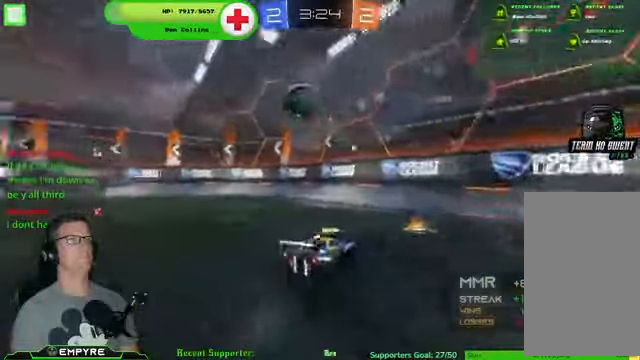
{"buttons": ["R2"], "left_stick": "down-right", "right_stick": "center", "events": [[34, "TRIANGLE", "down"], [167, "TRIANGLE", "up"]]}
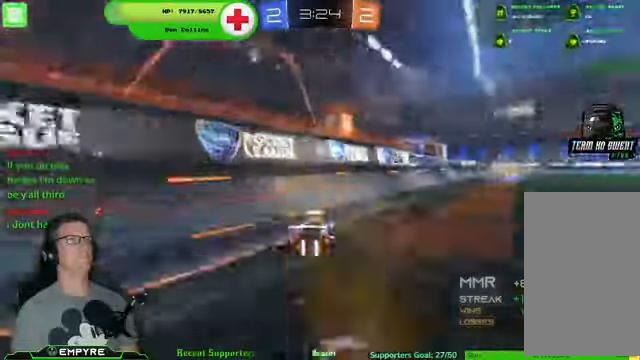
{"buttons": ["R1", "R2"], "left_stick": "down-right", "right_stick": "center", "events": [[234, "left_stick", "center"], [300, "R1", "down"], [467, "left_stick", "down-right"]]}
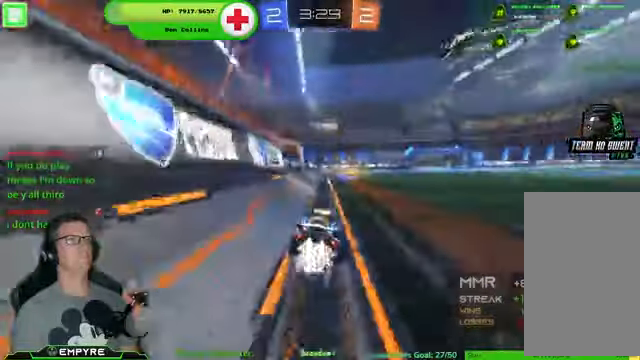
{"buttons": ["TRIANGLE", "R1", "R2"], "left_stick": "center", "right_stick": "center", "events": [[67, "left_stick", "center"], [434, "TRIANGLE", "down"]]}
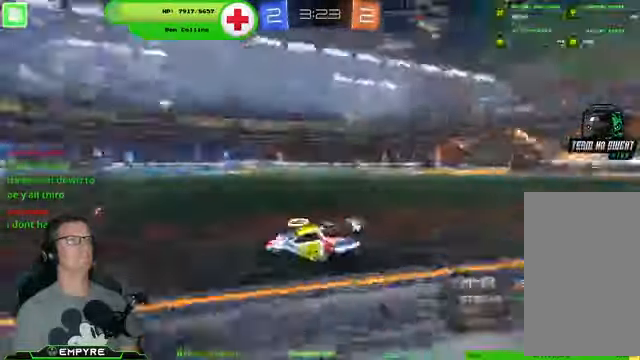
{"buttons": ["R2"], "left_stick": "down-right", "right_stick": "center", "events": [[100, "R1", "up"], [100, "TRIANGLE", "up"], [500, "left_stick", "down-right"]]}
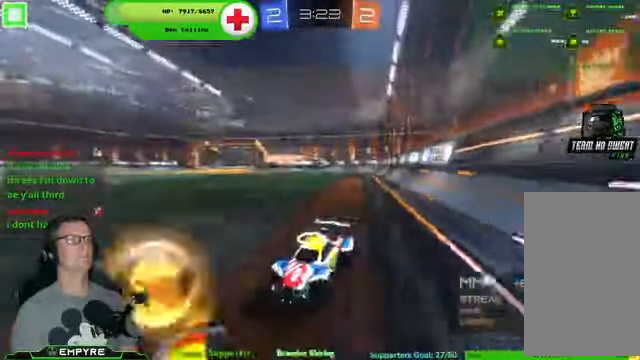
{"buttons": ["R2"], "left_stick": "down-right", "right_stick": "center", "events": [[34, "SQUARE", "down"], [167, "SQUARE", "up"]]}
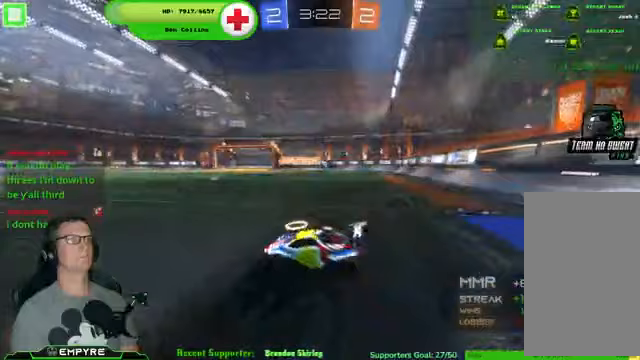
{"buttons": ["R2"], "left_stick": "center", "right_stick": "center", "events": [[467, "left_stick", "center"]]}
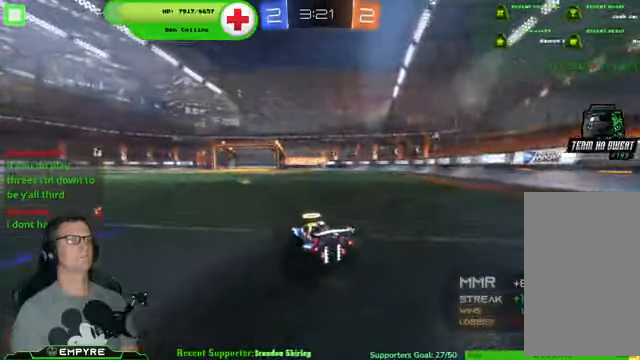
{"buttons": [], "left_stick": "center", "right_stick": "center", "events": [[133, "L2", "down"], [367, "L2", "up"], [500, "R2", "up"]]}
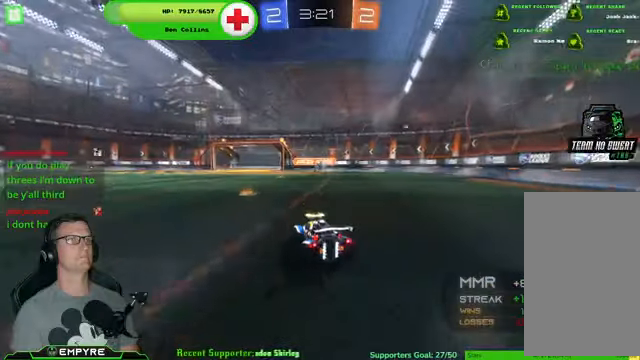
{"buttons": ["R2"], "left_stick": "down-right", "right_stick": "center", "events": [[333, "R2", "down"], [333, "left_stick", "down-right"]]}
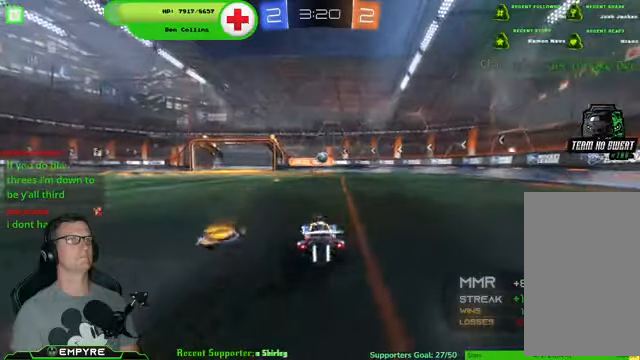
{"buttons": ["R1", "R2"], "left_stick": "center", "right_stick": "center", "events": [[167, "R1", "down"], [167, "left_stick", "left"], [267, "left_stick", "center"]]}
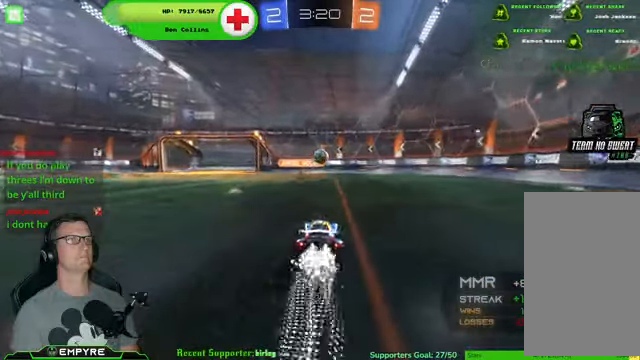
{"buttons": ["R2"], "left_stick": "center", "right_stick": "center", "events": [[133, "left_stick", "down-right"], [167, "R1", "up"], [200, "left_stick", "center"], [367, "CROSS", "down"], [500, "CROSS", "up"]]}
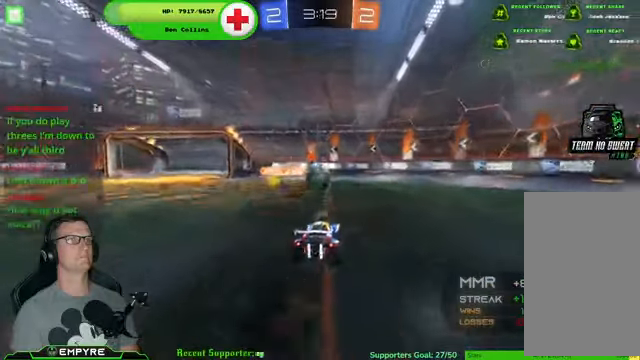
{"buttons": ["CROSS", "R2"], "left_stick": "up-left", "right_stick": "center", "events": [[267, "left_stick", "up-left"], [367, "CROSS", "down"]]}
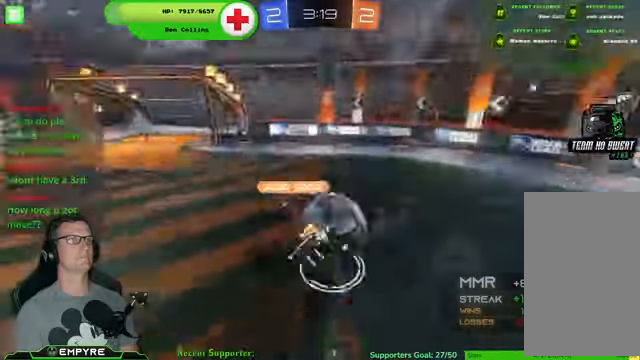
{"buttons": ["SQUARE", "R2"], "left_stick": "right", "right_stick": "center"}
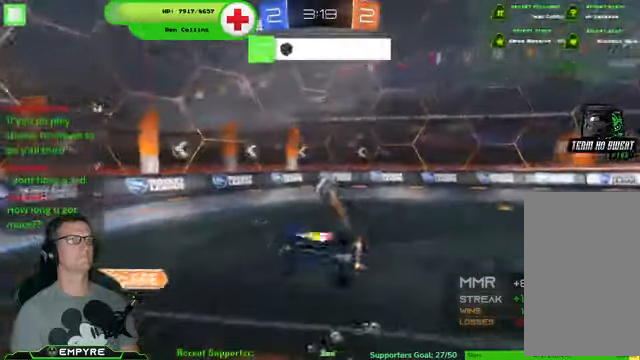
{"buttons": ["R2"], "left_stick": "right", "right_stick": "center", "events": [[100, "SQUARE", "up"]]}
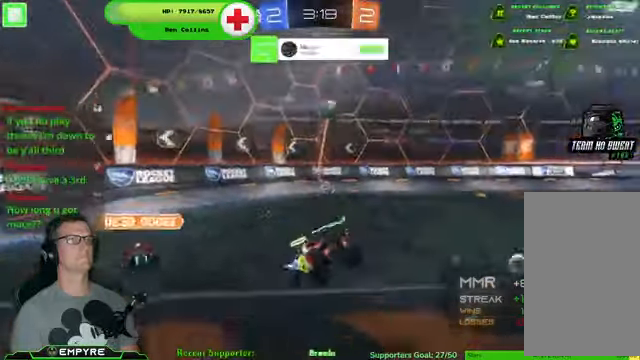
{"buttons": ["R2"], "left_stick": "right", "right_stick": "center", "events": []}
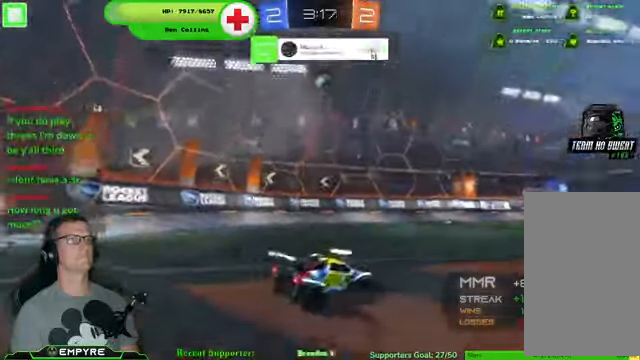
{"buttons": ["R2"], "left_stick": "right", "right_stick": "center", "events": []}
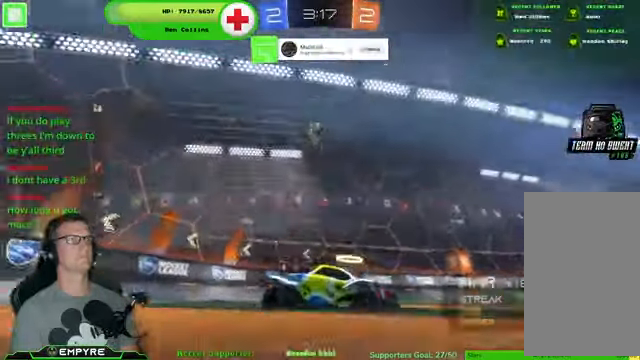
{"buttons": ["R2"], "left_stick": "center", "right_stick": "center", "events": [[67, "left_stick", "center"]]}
******************************
| TO DO |
Leave the pictures out and return each entry exactly.

| EXPECTED ANSWER |
{"buttons": ["R2"], "left_stick": "down-right", "right_stick": "center", "events": [[34, "TRIANGLE", "down"], [167, "TRIANGLE", "up"]]}
{"buttons": ["R1", "R2"], "left_stick": "down-right", "right_stick": "center", "events": [[234, "left_stick", "center"], [300, "R1", "down"], [467, "left_stick", "down-right"]]}
{"buttons": ["TRIANGLE", "R1", "R2"], "left_stick": "center", "right_stick": "center", "events": [[67, "left_stick", "center"], [434, "TRIANGLE", "down"]]}
{"buttons": ["R2"], "left_stick": "down-right", "right_stick": "center", "events": [[100, "R1", "up"], [100, "TRIANGLE", "up"], [500, "left_stick", "down-right"]]}
{"buttons": ["R2"], "left_stick": "down-right", "right_stick": "center", "events": [[34, "SQUARE", "down"], [167, "SQUARE", "up"]]}
{"buttons": ["R2"], "left_stick": "center", "right_stick": "center", "events": [[467, "left_stick", "center"]]}
{"buttons": [], "left_stick": "center", "right_stick": "center", "events": [[133, "L2", "down"], [367, "L2", "up"], [500, "R2", "up"]]}
{"buttons": ["R2"], "left_stick": "down-right", "right_stick": "center", "events": [[333, "R2", "down"], [333, "left_stick", "down-right"]]}
{"buttons": ["R1", "R2"], "left_stick": "center", "right_stick": "center", "events": [[167, "R1", "down"], [167, "left_stick", "left"], [267, "left_stick", "center"]]}
{"buttons": ["R2"], "left_stick": "center", "right_stick": "center", "events": [[133, "left_stick", "down-right"], [167, "R1", "up"], [200, "left_stick", "center"], [367, "CROSS", "down"], [500, "CROSS", "up"]]}
{"buttons": ["CROSS", "R2"], "left_stick": "up-left", "right_stick": "center", "events": [[267, "left_stick", "up-left"], [367, "CROSS", "down"]]}
{"buttons": ["SQUARE", "R2"], "left_stick": "right", "right_stick": "center"}
{"buttons": ["R2"], "left_stick": "right", "right_stick": "center", "events": [[100, "SQUARE", "up"]]}
{"buttons": ["R2"], "left_stick": "right", "right_stick": "center", "events": []}
{"buttons": ["R2"], "left_stick": "right", "right_stick": "center", "events": []}
{"buttons": ["R2"], "left_stick": "center", "right_stick": "center", "events": [[67, "left_stick", "center"]]}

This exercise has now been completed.